Indiana University School of Medicine, Indianapolis, IN, USA.
Dow Medical College, Karachi, Sindh, Pakistan.
J Pediatr Surg. 2022 Sep;57(9):216-222. doi: 10.1016/j.jpedsurg.2021.11.020. Epub 2021 Dec 1.
BACKGROUND/PURPOSE: Decompressive laparotomy and open abdomen for abdominal compartment syndrome have been historically avoided during Extracorporeal Membrane Oxygenation (ECMO) due to seemingly elevated risks of bleeding and infection. Our goal was to evaluate a cohort of pediatric respiratory ECMO patients who underwent decompressive laparotomy with open abdomen at a single institution and to compare these patients to ECMO patients without open abdomen.
We reviewed all pediatric respiratory ECMO (30 days-18 years) patients treated with decompressive laparotomy with open abdomen at Riley Hospital for Children (1/2000-12/2019) and compared these patients to concurrent respiratory ECMO patients with closed abdomen. We excluded patients with surgical cardiac disease. We assessed demographics, ECMO data, and outcomes and defined significance as p = 0.05.

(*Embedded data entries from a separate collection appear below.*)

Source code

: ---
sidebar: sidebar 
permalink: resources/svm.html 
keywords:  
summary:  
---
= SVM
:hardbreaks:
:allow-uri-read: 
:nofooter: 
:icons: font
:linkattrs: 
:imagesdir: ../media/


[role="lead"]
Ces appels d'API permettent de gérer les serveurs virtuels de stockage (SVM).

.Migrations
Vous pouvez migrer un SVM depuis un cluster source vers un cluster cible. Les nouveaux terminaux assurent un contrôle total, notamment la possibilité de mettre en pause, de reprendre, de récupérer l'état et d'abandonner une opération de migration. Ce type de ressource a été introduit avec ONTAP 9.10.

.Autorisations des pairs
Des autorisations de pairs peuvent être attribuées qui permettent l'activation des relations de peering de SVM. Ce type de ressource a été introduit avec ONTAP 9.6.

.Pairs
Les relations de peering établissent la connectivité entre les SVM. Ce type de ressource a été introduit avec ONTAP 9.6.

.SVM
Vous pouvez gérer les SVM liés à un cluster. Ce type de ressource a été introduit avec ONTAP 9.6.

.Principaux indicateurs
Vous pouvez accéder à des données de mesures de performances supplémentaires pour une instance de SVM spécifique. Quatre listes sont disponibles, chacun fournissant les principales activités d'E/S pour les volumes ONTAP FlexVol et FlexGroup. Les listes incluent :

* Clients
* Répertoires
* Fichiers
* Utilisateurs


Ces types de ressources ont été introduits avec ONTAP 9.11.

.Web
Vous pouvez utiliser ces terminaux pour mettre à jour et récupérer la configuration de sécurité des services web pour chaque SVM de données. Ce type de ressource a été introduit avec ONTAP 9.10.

6 of 81 ECMO patients were treated with decompressive laparotomy and open abdomen. Open and closed abdomen groups had similar age (p = 0.223) and weight (0.286) at cannulation, but the open abdomen group had a higher reliance on vasoactive medications (Vasoactive Inotropic Score, p = 0.040). Open abdomen group survival was similar to closed abdomen patients (66.7%, vs 62.7%, p = 1). Open abdomen patients had lower incidence of ECMO complications (33.3% vs 83.6%, p = 0.014), but the groups had similar bleeding complications (p = 0.412) and PRBC transfusion volume (p = 0.941).

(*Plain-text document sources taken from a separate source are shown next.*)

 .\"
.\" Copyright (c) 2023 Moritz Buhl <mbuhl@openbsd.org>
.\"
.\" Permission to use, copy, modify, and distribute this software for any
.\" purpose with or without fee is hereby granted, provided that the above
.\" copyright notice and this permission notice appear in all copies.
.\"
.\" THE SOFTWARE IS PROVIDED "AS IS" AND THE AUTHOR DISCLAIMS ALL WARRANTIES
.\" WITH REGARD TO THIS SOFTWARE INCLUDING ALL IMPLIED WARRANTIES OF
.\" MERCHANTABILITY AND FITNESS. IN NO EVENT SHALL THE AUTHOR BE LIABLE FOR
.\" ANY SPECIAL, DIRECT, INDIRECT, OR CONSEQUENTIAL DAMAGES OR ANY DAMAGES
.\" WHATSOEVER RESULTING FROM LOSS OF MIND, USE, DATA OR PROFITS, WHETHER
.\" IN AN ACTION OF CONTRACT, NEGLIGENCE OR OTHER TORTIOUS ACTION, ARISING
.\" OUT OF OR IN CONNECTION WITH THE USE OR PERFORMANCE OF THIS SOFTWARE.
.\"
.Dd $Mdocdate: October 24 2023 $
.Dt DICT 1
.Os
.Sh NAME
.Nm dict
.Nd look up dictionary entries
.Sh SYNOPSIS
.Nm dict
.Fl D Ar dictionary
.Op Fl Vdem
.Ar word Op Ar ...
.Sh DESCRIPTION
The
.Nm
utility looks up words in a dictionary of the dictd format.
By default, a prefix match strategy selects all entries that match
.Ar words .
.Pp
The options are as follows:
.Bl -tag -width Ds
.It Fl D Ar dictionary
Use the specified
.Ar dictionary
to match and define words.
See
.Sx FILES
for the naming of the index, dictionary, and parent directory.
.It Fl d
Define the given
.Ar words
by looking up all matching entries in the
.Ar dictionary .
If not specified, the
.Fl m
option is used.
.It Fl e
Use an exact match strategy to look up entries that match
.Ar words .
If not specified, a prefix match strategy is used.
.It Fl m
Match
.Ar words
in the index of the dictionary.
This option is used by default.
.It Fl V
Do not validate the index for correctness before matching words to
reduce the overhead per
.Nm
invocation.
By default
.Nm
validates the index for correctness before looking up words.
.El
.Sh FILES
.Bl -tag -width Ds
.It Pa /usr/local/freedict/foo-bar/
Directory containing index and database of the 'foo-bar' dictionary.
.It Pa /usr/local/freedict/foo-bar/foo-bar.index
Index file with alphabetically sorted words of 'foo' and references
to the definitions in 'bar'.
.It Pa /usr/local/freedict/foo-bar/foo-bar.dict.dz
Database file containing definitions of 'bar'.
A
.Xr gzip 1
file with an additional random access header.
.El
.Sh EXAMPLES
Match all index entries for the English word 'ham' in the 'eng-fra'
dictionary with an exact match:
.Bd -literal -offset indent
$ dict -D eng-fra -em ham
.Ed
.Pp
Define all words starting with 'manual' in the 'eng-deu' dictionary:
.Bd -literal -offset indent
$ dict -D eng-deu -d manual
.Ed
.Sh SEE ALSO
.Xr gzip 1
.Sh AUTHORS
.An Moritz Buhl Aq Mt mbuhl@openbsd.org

CONCLUSION/IMPACT: Pediatric ECMO patients with open abdomen after decompressive laparotomy had similar survival, blood products administered, and complications as those with a closed abdomen. An open abdomen is not a contra-indication to ECMO support in pediatric respiratory patients and should be considered in select patients.
背景/目的:在体外膜肺氧合 (ECMO) 期间,由于出血和感染的风险似乎升高,减压剖腹术和开放性腹部术式在历史上一直避免用于治疗腹腔间隔室综合征。我们的目标是评估在单个机构接受减压剖腹术和开放性腹部术式的一组小儿呼吸 ECMO 患者,并将这些患者与没有开放性腹部术式的 ECMO 患者进行比较。
我们回顾了所有在 Riley 儿童医院接受减压剖腹术和开放性腹部术式治疗的小儿呼吸 ECMO(30 天至 18 岁)患者(2000 年 1 月至 2019 年 12 月),并将这些患者与同期接受 ECMO 治疗且腹部闭合的患者进行比较。我们排除了患有外科心脏疾病的患者。我们评估了患者的人口统计学、ECMO 数据和结局,并将显著性定义为 p=0.05。
81 例 ECMO 患者中有 6 例接受了减压剖腹术和开放性腹部术式。开放性和闭合性腹部组在插管时的年龄(p=0.223)和体重(p=0.286)相似,但开放性腹部组对血管活性药物的依赖程度更高(血管活性正性肌力评分,p=0.040)。开放性腹部组的存活率与闭合性腹部组相似(66.7%,vs 62.7%,p=1)。开放性腹部组 ECMO 并发症的发生率较低(33.3%,vs 83.6%,p=0.014),但两组的出血并发症发生率相似(p=0.412),红细胞输注量也相似(p=0.941)。
结论/影响:接受减压剖腹术后接受开放性腹部术式的小儿 ECMO 患者的存活率、使用的血液制品和并发症与接受闭合性腹部术式的患者相似。开放性腹部术式不是小儿呼吸患者接受 ECMO 支持的禁忌症,在选择患者时应考虑该术式。